- Directions: What must be returned is the number of lines in the records holding the word "Ketua", with no other text.

- Records for this task:
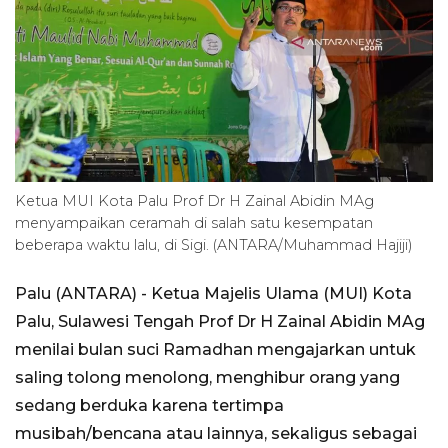
Ketua MUI Kota Palu Prof Dr H Zainal Abidin MAg
menyampaikan ceramah di salah satu kesempatan
beberapa waktu lalu, di Sigi. (ANTARA/Muhammad Hajiji)
Palu (ANTARA) - Ketua Majelis Ulama (MUI) Kota
Palu, Sulawesi Tengah Prof Dr H Zainal Abidin MAg
menilai bulan suci Ramadhan mengajarkan untuk
saling tolong menolong, menghibur orang yang
sedang berduka karena tertimpa
musibah/bencana atau lainnya, sekaligus sebagai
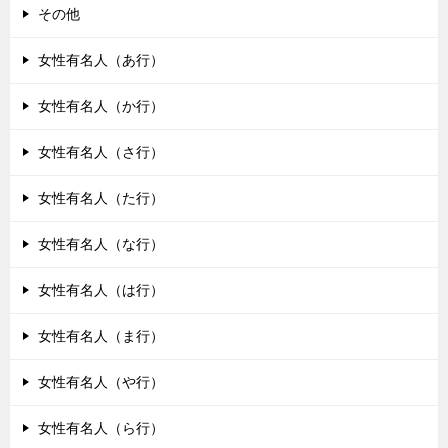
その他
女性有名人（あ行）
女性有名人（か行）
女性有名人（さ行）
女性有名人（た行）
女性有名人（な行）
女性有名人（は行）
女性有名人（ま行）
女性有名人（や行）
女性有名人（ら行）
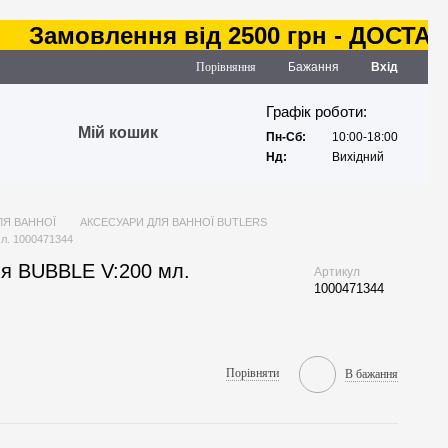
амовлення від 2500 грн - ДОСТАВКА 
Порівняння
Бажання
Вхід
Графік роботи:
Мій кошик
Пн-Сб:
10:00-18:00
Нд:
Вихідний
ЛЯ ВАННОЇ
АКСЕСУАРИ ДЛЯ ВАННОЇ BUTLERS
мл. 1000471344
ня BUBBLE V:200 мл.
Артикул
1000471344
Порівняти
В бажання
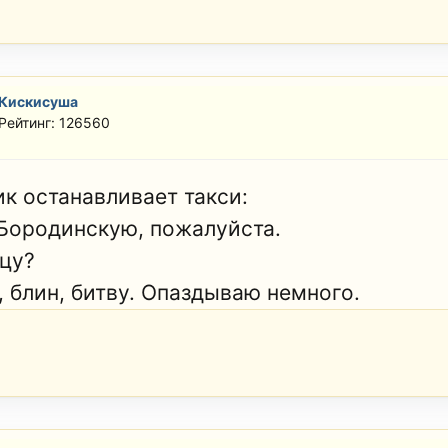
Кискисуша
Рейтинг: 126560
к останавливает такси:
 Бородинскую, пожалуйста.
ицу?
, блин, битву. Опаздываю немного.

- Answer below: 2